Ms Nikki Haley, the US Ambassador to the UN, thanked the other UN Security Council members - especially China - for coming together on the resolution and said further North Korean defiance would "invite further punishment and isolation".
The sanctions are the latest efforts to force the nuclear-armed country into negotiations over its nuclear programme.
Analysts say the US is fast running out of options. Even the Central Intelligence Agency has said no amount of economic sanctions will force the North to give up its nuclear arsenal.
Percentage cut in the amount of refined petroleum exports to North Korea.
"If the game plan is to use sanctions as the last non-military policy tool to induce North Korea's return to the denuclearisation table, we may quickly find Washington prioritising military options," Mr John Park, director of the Korea Working Group at Harvard Kennedy School, told Reuters.

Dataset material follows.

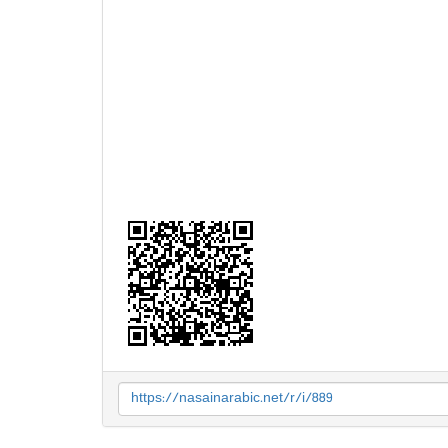
https://nasainarabic.net/r/i/889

During a tour of US bases on Friday, Mr Mattis told soldiers and airmen of the elite 82nd Airborne Division at the Fort Bragg military base in North Carolina: "My fine young soldiers, the only way our diplomats can speak with authority and be believed is if you're ready to go."
My fine young soldiers, the only way our diplomats can speak with authority and be believed is if you're ready to go.
US DEFENCE SECRETARY JAMES MATTIS, speaking to soldiers and airmen of the elite 82nd Airborne Division at the Fort Bragg military base in North Carolina.
His comments were carried in the military journal Stars and Stripes.
During his visit to another US base, the Guantanamo Bay Naval Station, Mr Mattis told the soldiers "you all have to be ready to go" if diplomacy fails.
The US could not assume that North Korean leader Kim Jong Un does not seek nuclear war, said the retired general.
The Telegraph newspaper, in an exclusive article published on Dec 20, quoted unnamed sources as saying the US is drawing up plans for a "bloody nose" military attack on North Korea.
It quoted an unnamed former US security official briefed on policy as saying: "The Pentagon is trying to find options that would allow them to punch the North Koreans in the nose, get their attention and show that we're serious."
A source told The Sunday Times that such a strike was a possibility, especially if North Korea were to conduct another missile test. The strike, if it happens, could take the form of cruise missiles targeting a North Korean nuclear or missile facility, the source told The Sunday Times on condition of anonymity.
But such a move would risk sparking a catastrophic war on the Korean peninsula.
North Korea, says US think-tank Brookings in a note this month, is likely to respond to a limited strike with symmetrical military action, such as artillery strikes against South Korea's islands along the maritime border or shorter-range ballistic missile launches against South Korean or Japanese targets, to show that it will not be intimidated, and to maintain the initiative in driving events on the Korean peninsula."
Pyongyang tested its most advanced intercontinental ballistic missile (ICBM) on Nov 29.
Experts say the Hwasong-15 ICBM, with an estimated range of 13,000km, puts the entire US mainland within range. North Korea needs more tests to develop the ability to mount a nuclear weapon on the missile and perfect the re-entry technology.